TEXTO PARA ANÁLISE:
····················

6 Nome dado pelo crítico do círculo dos cubistas parisienses, Guillaume Apollinaire, a um grupo de artistas saídos da experiência cubista, que, a partir de 1912, procuraram trabalhar com o lirismo através da cor e, segundo ele, tentaram dotar as formas austeras do cubismo de uma expressão mais subjetiva. O termo criado por Apollinaire para designar o grupo vem da mitologia grega, da figura do poeta cantor Orfeu.
7 Observe-se que, ainda em 1922, não se falava em arte (Kunst, em alemão) produzida por pacientes mentais, mas em algo como produção/elaboração de imagens (Bildnerei). A mesma ideia evoca a tradução para o inglês: Artistry of the Mentally Ill.
8 Cf. Arnheim, 1986. Arnheim é autor de um dos livros mais influentes de uma teoria sobre os processos de criação humana: publicado em 1954, seu Art and Visual Perception já foi traduzido em vários países e é até hoje referência bibliográfica fundamental para qualquer reflexão sobre arte e educação, por exemplo.
9 Por exemplo, há uma série de resenhas críticas de um certo Petronius Arbiter, no periódico inglês The Art World, publicadas ao longo da década de 1910, em que o autor opõe obras de arte “degeneradas” ao que ele chama de obras de arte “inteligentes”. As obras degeneradas são escolhidas sempre da produção vanguardista. Cf. Arbiter, 1917. Arbiter começa afirmando que a arte degenerada é necessariamente produto de uma sociedade degenerada, perdida na bebida, no jogo, nas drogas, na perversão sexual etc - para ele, caso da França do II Império (1851-1871).

····················

USANDO AS INFORMAÇÕES:
1. Segundo o texto para análise, em que ano foi publicado o livro Art and Visual Perception, de Arnheim?
2. Por favor, retorne sem alterações o trecho do texto para análise que se abre com as palavras "6 Nome dado" e se fecha com "poeta cantor Orfeu.".
Os registros a seguir vêm de outra fonte.

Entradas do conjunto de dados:
····················

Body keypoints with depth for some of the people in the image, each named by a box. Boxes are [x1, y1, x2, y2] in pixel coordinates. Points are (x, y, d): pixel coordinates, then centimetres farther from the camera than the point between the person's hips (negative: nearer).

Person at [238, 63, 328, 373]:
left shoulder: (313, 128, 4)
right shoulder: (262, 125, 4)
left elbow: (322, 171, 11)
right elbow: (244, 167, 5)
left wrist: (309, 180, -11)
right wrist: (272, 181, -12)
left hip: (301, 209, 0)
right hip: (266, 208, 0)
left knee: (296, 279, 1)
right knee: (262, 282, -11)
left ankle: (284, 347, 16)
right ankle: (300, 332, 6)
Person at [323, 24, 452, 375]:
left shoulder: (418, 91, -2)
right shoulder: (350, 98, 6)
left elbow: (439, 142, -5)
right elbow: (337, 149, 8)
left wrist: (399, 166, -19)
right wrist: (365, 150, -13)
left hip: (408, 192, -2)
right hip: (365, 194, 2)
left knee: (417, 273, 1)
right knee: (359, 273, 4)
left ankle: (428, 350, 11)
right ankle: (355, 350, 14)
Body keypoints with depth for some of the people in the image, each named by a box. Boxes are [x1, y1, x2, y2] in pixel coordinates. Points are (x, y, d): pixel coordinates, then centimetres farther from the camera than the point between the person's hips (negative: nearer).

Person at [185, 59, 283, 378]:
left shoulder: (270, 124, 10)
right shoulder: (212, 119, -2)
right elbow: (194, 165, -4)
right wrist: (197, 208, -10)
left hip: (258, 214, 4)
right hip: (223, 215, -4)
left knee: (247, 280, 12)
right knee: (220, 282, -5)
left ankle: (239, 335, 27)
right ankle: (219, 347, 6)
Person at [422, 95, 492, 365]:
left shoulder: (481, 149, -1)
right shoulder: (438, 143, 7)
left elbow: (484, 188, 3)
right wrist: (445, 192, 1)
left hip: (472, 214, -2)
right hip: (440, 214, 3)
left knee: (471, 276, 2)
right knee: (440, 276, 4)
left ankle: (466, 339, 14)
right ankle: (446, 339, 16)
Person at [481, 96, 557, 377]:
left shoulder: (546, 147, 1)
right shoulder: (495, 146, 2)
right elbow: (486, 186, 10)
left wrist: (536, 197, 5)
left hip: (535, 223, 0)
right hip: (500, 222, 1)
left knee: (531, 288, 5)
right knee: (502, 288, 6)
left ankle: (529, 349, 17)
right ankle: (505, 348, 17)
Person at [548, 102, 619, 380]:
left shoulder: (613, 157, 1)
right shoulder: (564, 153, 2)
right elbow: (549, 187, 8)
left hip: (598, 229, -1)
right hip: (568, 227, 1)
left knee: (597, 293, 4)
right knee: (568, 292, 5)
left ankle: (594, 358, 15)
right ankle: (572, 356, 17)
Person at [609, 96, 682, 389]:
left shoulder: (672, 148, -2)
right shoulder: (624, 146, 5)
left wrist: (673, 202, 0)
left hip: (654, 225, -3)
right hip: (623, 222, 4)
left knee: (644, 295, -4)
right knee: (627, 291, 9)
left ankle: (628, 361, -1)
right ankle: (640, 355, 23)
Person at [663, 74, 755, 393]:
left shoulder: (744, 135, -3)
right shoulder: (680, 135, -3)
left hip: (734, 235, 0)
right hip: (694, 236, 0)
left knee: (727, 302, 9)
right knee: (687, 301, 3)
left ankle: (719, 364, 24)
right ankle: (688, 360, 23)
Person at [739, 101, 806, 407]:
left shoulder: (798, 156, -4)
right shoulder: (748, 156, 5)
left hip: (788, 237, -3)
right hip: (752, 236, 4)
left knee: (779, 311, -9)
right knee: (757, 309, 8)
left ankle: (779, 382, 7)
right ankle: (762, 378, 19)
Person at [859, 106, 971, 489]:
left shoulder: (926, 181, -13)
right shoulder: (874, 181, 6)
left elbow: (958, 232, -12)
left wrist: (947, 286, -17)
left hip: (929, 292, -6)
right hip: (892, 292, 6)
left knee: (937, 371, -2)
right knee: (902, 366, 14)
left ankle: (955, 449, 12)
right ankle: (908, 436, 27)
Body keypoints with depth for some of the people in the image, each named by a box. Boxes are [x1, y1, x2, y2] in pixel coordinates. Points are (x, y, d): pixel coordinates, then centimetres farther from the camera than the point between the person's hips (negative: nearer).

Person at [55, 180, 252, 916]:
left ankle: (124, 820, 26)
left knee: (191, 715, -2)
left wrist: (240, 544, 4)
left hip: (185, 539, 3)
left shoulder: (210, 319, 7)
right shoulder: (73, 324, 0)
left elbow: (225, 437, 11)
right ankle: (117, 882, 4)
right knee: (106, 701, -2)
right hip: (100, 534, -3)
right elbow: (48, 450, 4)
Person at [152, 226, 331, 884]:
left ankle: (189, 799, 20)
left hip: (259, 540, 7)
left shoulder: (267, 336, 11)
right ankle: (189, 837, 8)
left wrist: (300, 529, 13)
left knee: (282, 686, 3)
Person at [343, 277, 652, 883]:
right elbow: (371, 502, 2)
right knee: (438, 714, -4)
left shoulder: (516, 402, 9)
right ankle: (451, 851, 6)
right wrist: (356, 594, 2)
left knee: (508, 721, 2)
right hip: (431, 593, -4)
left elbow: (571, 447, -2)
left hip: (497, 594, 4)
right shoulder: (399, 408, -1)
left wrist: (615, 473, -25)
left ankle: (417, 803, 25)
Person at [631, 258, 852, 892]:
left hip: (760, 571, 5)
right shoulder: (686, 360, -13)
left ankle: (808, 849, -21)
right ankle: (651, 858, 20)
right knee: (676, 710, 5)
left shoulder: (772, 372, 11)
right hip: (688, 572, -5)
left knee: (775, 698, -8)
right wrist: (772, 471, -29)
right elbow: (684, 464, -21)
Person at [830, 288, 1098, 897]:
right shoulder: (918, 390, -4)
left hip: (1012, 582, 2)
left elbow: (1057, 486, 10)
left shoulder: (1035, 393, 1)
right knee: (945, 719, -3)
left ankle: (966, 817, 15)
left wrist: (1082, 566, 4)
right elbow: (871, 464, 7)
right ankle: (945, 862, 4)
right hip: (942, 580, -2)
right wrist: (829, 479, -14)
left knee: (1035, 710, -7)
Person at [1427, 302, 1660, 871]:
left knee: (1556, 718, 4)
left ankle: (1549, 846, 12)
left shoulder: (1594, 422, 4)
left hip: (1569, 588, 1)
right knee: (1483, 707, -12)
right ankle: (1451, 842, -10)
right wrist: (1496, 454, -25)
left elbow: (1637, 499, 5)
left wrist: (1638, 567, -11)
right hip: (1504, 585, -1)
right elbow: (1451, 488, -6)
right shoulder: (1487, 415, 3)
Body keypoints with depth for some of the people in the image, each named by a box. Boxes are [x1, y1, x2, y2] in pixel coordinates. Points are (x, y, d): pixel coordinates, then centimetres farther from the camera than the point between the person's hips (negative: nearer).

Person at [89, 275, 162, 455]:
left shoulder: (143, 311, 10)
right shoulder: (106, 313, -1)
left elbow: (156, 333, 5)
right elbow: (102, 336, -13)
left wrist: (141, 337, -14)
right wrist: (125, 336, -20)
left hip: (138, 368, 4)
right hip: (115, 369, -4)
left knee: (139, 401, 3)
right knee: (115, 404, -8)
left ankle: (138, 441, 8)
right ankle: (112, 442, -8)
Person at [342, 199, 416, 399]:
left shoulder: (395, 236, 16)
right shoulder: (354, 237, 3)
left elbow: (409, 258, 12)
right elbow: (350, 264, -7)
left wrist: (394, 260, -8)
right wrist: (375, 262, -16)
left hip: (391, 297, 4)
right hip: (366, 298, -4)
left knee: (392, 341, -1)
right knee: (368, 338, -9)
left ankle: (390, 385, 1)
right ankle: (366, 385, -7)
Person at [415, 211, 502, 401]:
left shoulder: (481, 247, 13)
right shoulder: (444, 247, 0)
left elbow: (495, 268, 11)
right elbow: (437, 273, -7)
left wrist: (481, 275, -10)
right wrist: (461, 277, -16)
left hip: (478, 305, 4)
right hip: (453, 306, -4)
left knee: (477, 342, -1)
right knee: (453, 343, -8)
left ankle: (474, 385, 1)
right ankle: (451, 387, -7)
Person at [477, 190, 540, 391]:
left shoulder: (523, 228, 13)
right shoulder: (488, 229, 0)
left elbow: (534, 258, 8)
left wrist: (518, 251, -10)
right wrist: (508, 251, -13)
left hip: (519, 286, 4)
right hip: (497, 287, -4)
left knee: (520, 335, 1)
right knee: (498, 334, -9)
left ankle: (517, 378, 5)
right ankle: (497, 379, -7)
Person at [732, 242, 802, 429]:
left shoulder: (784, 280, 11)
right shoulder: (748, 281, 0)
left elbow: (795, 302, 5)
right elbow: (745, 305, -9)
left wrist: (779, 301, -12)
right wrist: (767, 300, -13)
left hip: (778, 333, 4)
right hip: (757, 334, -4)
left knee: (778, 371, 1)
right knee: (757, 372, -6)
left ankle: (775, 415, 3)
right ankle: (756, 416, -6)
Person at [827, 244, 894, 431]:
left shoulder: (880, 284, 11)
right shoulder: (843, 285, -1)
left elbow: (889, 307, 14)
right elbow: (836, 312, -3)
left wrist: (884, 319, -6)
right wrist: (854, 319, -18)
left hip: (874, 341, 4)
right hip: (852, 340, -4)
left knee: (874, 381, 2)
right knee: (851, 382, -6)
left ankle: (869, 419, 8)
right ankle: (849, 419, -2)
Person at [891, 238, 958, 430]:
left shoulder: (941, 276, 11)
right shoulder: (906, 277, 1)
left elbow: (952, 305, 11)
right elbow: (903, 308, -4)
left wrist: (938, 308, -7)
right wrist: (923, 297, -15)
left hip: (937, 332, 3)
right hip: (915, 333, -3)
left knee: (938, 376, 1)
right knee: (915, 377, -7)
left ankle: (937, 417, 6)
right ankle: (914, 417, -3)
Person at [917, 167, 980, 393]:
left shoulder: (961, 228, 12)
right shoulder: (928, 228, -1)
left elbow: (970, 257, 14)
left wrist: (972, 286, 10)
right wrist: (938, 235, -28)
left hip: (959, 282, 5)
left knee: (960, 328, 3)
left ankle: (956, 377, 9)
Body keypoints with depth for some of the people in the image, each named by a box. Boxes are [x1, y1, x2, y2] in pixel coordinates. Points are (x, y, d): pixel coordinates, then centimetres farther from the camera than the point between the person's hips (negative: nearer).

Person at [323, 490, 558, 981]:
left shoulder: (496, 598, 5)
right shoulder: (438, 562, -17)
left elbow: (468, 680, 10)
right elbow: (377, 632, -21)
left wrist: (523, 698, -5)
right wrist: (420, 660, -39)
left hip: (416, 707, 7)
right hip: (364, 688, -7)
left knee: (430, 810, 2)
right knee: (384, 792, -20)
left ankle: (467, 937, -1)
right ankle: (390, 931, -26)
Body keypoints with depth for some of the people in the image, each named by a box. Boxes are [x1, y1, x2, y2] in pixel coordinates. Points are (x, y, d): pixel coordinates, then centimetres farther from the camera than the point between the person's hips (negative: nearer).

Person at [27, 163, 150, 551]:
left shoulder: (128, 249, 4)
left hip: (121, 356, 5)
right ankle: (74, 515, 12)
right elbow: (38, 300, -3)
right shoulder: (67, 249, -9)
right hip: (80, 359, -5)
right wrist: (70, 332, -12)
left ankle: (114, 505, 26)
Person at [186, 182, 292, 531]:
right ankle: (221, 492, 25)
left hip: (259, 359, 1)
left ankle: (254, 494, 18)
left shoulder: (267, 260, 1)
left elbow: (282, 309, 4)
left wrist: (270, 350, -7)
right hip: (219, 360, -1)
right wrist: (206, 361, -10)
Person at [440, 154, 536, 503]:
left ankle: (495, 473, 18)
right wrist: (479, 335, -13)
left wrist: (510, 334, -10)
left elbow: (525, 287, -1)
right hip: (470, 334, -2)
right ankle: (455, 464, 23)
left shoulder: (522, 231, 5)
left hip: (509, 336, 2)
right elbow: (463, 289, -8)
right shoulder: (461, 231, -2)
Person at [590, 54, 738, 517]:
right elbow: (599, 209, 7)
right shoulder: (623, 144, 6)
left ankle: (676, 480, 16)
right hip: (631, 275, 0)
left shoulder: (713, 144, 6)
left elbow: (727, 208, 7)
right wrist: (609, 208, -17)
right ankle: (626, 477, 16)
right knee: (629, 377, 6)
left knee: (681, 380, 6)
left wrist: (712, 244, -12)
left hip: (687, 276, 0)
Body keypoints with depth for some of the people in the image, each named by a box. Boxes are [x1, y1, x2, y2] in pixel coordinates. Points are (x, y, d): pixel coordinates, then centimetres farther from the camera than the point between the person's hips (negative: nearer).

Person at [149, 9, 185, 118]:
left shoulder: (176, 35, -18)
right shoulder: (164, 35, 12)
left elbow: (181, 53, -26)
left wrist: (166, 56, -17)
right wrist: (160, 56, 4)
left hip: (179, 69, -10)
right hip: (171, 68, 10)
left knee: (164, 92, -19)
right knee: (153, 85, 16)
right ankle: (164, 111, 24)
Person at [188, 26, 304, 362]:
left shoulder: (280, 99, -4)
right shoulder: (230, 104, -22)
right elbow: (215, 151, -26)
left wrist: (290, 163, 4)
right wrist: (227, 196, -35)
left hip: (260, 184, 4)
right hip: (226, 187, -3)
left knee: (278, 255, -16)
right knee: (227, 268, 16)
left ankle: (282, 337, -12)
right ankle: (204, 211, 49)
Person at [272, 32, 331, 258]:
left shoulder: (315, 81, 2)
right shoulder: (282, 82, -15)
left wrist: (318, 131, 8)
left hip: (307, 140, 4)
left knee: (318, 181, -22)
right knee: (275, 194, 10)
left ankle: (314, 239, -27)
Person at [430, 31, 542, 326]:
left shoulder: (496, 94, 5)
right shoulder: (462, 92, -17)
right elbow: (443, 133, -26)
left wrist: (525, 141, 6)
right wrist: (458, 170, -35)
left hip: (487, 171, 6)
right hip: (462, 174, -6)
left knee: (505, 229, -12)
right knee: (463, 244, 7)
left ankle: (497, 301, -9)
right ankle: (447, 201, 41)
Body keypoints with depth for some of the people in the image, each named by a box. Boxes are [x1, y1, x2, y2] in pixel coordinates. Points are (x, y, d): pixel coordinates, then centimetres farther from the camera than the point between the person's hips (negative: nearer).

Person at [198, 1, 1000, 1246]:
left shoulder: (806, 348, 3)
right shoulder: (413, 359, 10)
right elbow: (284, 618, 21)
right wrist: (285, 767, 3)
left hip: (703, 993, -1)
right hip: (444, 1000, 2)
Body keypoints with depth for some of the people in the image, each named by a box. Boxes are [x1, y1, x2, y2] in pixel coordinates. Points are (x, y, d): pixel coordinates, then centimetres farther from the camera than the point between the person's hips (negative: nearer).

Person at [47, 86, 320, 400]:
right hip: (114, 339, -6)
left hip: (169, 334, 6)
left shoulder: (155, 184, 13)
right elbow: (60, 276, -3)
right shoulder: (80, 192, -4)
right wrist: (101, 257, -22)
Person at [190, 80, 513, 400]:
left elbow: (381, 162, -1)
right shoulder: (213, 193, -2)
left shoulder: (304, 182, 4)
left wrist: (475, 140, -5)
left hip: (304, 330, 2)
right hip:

····················

RESPOSTAS DAS TAREFAS:
1. Em 1954.

2.
6 Nome dado pelo crítico do círculo dos cubistas parisienses, Guillaume Apollinaire, a um grupo de artistas saídos da experiência cubista, que, a partir de 1912, procuraram trabalhar com o lirismo através da cor e, segundo ele, tentaram dotar as formas austeras do cubismo de uma expressão mais subjetiva. O termo criado por Apollinaire para designar o grupo vem da mitologia grega, da figura do poeta cantor Orfeu.